“What is it?” he said.
And here’s what I said:
Three hundred years from now, the Earth is about to suffer a cataclysm that will destroy all possibility for life on the planet. Time is short. The greatest minds and the noblest philanthropists get together and cause to have constructed in orbit between the Moon and the Earth a giant ark, one thousand miles long, comprised of hundreds of self-contained biospheres. Into each of these little worlds is placed a segment of Earth’s population, its culture intact. Then the ark is sent off toward the stars—even as the Earth is destroyed—to seed the new worlds surrounding those stars with the remnants of humanity.
But one hundred years after the flight has begun, a mysterious “accident” (which would remain a mystery till the final segment of the show, hopefully four years later) kills the entire crew, seals the biosphere-worlds so they have no contact with one another... and the long voyage goes on with the people trapped, developing their societies without any outside influence. Five hundred years go by, and the travelers—the Starlost—forget the Earth. To them it is a myth, a vague legend, even as Atlantis is to us. They even forget they are adrift in space, forget they are in an interstellar vessel. Each community thinks it is “the world” and that the world is only fifty square miles, with a metal ceiling.

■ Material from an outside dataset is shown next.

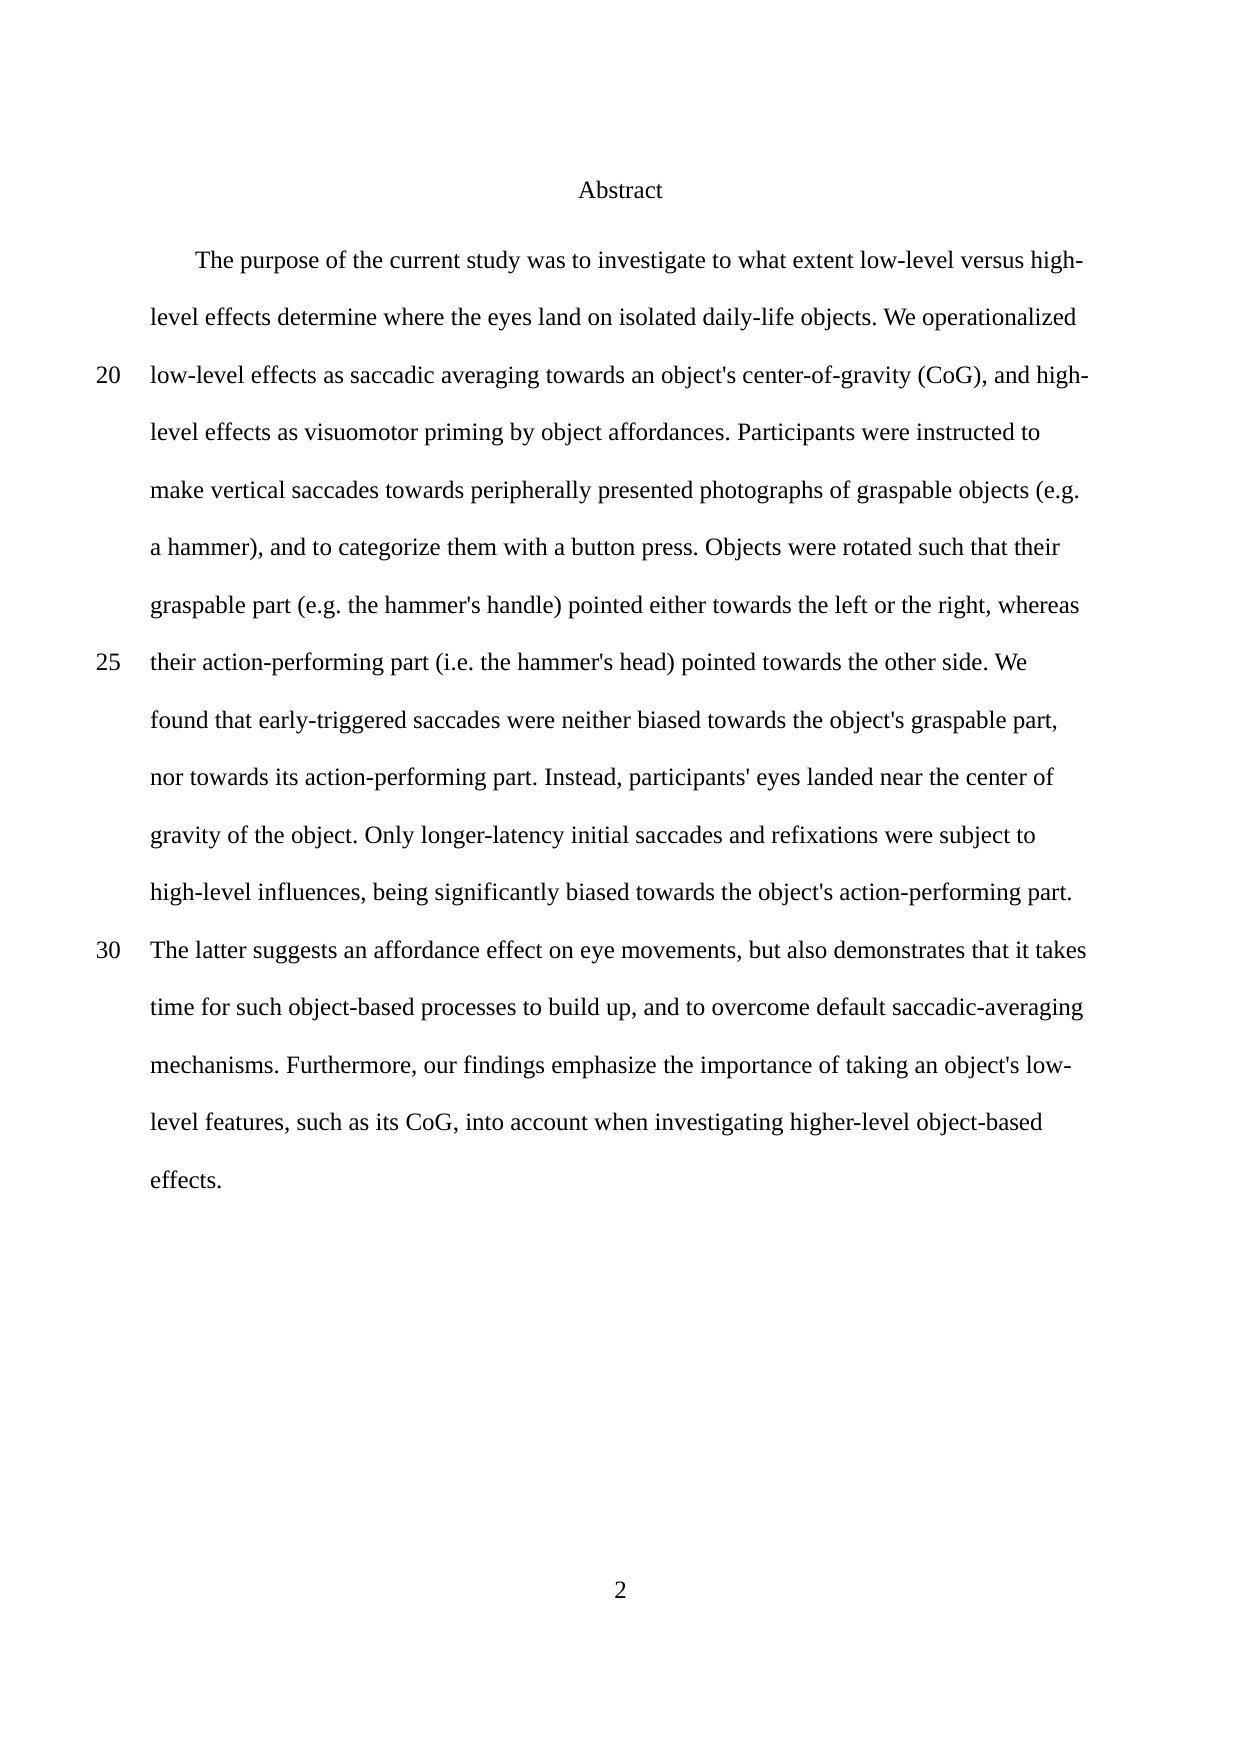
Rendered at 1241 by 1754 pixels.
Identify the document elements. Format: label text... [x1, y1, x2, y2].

Until Devon, an outcast in a society rigidly patterned after the Amish communities of times past, discovers the secret, that they are onboard a space-going vessel. He learns the history of the Earth, learns of its destruction, and learns that when “the accident” happened, the astrogation gear of the ark was damaged and now the last seed of humankind is on a collision course with a star. Unless he can convince a sufficient number of biosphere worlds to band together in a communal attempt to learn how the ark works, to repair it and reprogram their flight, they will soon be incinerated in the furnace of that star toward which they’re heading.
It was, in short, a fable of our world today.
“Fresh! Original! New!” Kline chirruped. “There’s never been an idea like it before!” I didn’t have the heart to tell him the idea was first propounded in astronautical literature in the early 1920’s by the great Russian pioneer Tsiolkovsky, nor that the British physicist Bernal had done a book on the subject in 1929, nor that the idea had become very common coin in the genre of science fiction through stories by Heinlein, Harrison, Aldiss, Panshin, Simak, and many others. (Arthur C. Clarke’s Hugo and Nebula award-winning bestseller, Rendezvous With Rama, is the latest example of the basic idea.)